TASK INSTRUCTIONS =
a – In the article on underage sex work in New Zealand, why did men target underage people on certain parts of the street? Answer in one to three sentences.
b – Please continue the article on underage sex work in New Zealand from its last sentence.

PASSAGE FOR REVIEW =
::::

Numerous New Zealand teenagers between the ages of 12 and 16 are being paid for sex by men who go out specifically look for underage sex workers.
The revelation comes in a report from the agency Child Alert, which aims to stop the sexual exploitation of children.
Their report indicates the practice is relatively widespread, and could just be the tip of the iceberg given the secretive nature of underage sex workers.
Young people interviewed by researcher Natalie Thorburn described what is happening on the streets:
"The girls said to me that they provided a specific client group with services. And that they would have specific parts of the street that were only for the underage people, where the men would target them because they knew that they could perpetrate violent acts that they couldn't, perhaps, on the older workers."
Thorburn said all the young people she spoke to told her they had been abused prior to their involvement in sex work, often to the point of physical injury.

::::

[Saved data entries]
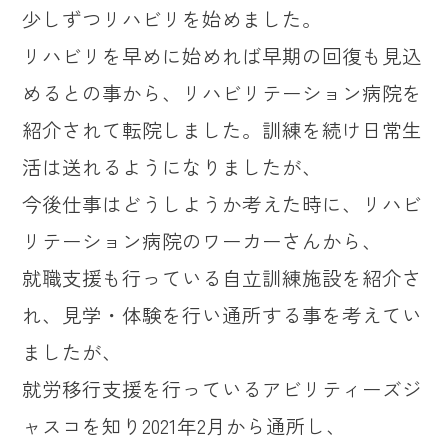
少しずつリハビリを始めました。
リハビリを早めに始めれば早期の回復も見込
めるとの事から、リハビリテーション病院を
紹介されて転院しました。訓練を続け日常生
活は送れるようになりましたが、
今後仕事はどうしようか考えた時に、リハビ
リテーション病院のワーカーさんから、
就職支援も行っている自立訓練施設を紹介さ
れ、見学・体験を行い通所する事を考えてい
ましたが、
就労移行支援を行っているアビリティーズジ
ャスコを知り2021年2月から通所し、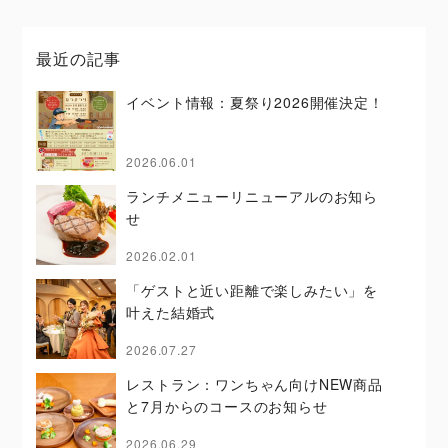
最近の記事
イベント情報：夏祭り2026開催決定！
2026.06.01
ランチメニューリニューアルのお知ら
せ
2026.02.01
「ゲストと近い距離で楽しみたい」を
叶えた結婚式
2026.07.27
レストラン：ワンちゃん向けNEW商品
と7月からのコースのお知らせ
2026.06.29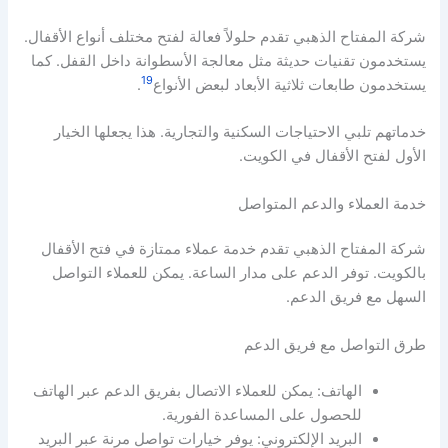
شركة المفتاح الذهبي تقدم حلولاً فعالة لفتح مختلف أنواع الأقفال.
يستخدمون تقنيات حديثة مثل معالجة الأسطوانة داخل القفل. كما
19
يستخدمون طابعات ثلاثية الأبعاد لبعض الأنواع
.
خدماتهم تلبي الاحتياجات السكنية والتجارية. هذا يجعلها الخيار
الأول لفتح الأقفال في الكويت.
خدمة العملاء والدعم المتواصل
شركة المفتاح الذهبي تقدم خدمة عملاء ممتازة في فتح الأقفال
بالكويت. توفر الدعم على مدار الساعة. يمكن للعملاء التواصل
السهل مع فريق الدعم.
طرق التواصل مع فريق الدعم
الهاتف: يمكن للعملاء الاتصال بفريق الدعم عبر الهاتف
للحصول على المساعدة الفورية.
البريد الإلكتروني: يوفر خيارات تواصل مرنة عبر البريد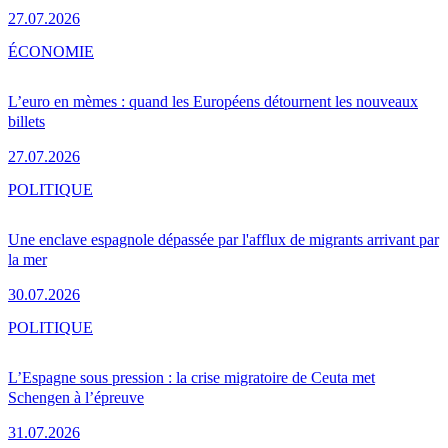
27.07.2026
ÉCONOMIE
L’euro en mèmes : quand les Européens détournent les nouveaux
billets
27.07.2026
POLITIQUE
Une enclave espagnole dépassée par l'afflux de migrants arrivant par
la mer
30.07.2026
POLITIQUE
L’Espagne sous pression : la crise migratoire de Ceuta met
Schengen à l’épreuve
31.07.2026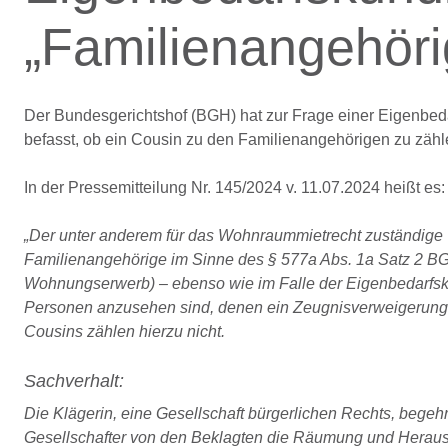
„Familienangehöri
Der Bundesgerichtshof (BGH) hat zur Frage einer Eigenbe
befasst, ob ein Cousin zu den Familienangehörigen zu zähle
In der Pressemitteilung Nr. 145/2024 v. 11.07.2024 heißt es:
„Der unter anderem für das Wohnraummietrecht zuständige VI
Familienangehörige im Sinne des § 577a Abs. 1a Satz 2 
Wohnungserwerb) – ebenso wie im Falle der Eigenbedarfsk
Personen anzusehen sind, denen ein Zeugnisverweigerung
Cousins zählen hierzu nicht.
Sachverhalt:
Die Klägerin, eine Gesellschaft bürgerlichen Rechts, bege
Gesellschafter von den Beklagten die Räumung und Herausg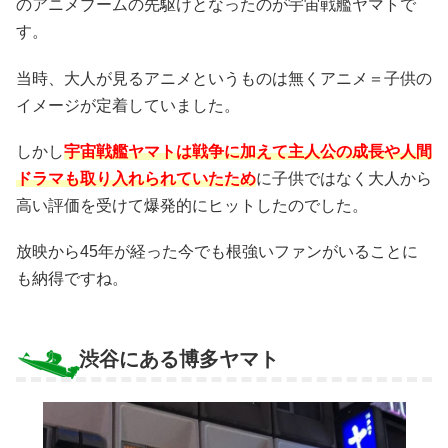
のアニメブームの先駆けとなったのが宇宙戦艦ヤマトで
す。
当時、大人が見るアニメというものは無くアニメ＝子供の
イメージが定着していました。
しかし
宇宙戦艦ヤマトは戦争に加えて主人公の成長や人間
ドラマも取り入れられていたため
に子供ではなく大人から
高い評価を受けて爆発的にヒットしたのでした。
放映から45年が経った今でも根強いファンがいることに
も納得ですね。
渋谷にある博多ヤマト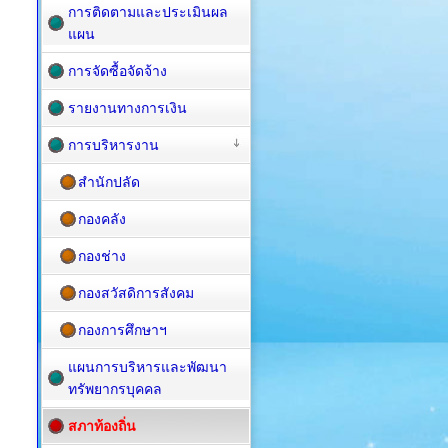
การติดตามและประเมินผล
แผน
การจัดซื้อจัดจ้าง
รายงานทางการเงิน
การบริหารงาน
สำนักปลัด
กองคลัง
กองช่าง
กองสวัสดิการสังคม
กองการศึกษาฯ
แผนการบริหารและพัฒนา
ทรัพยากรบุคคล
สภาท้องถิ่น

::::

REPLIES =
a – The girls told the researcher that the men targeted them there because the men knew they could commit violent acts against underage people that they perhaps couldn't commit against the older workers.

b –
"This was largely normalised within girls' families and immediate networks. Moreover, the practice of trading sex for material goods, money, or safety was regarded among this group as a common practice from the age of 12, indicating an underlying social norm sanctioning the use of girls' bodies for transactional purposes," she said.
"Teens' decisions to sell sex are consequently driven by the complex interplay between their need to procure essentials such as food and clothes, internalised ideas about what it means to be female, and the need to pursue lifestyles that enable them to silence their trauma-related symptoms of distress."
While some of the girls interviewed stated that their involvement in sex work had been a choice they had made for themselves, they also acknowledged financial deprivation and psychological distress had an influence.
Most described feelings of depression and anxiety, often accompanied by symptoms of post-traumatic stress, something Thorburn said is hardly surprising given the prevalence of physical and sexual abuse most had been subjected to since early childhood. “They associate the feelings and behaviours stemming from this abuse with their need to take drugs, primarily methamphetamine, because it masks feelings of distress and shame and provides alternative social connections."
Thorburn believes many had actually sought help, and been greeted with disinterest or shaming. "They felt like the people who they were seeing in professional services, whether that was Child, Youth and Family or community agencies, that they didn't really care about them. And that they didn't want to hear their stories. And so they shut off and refused to speak about their stories."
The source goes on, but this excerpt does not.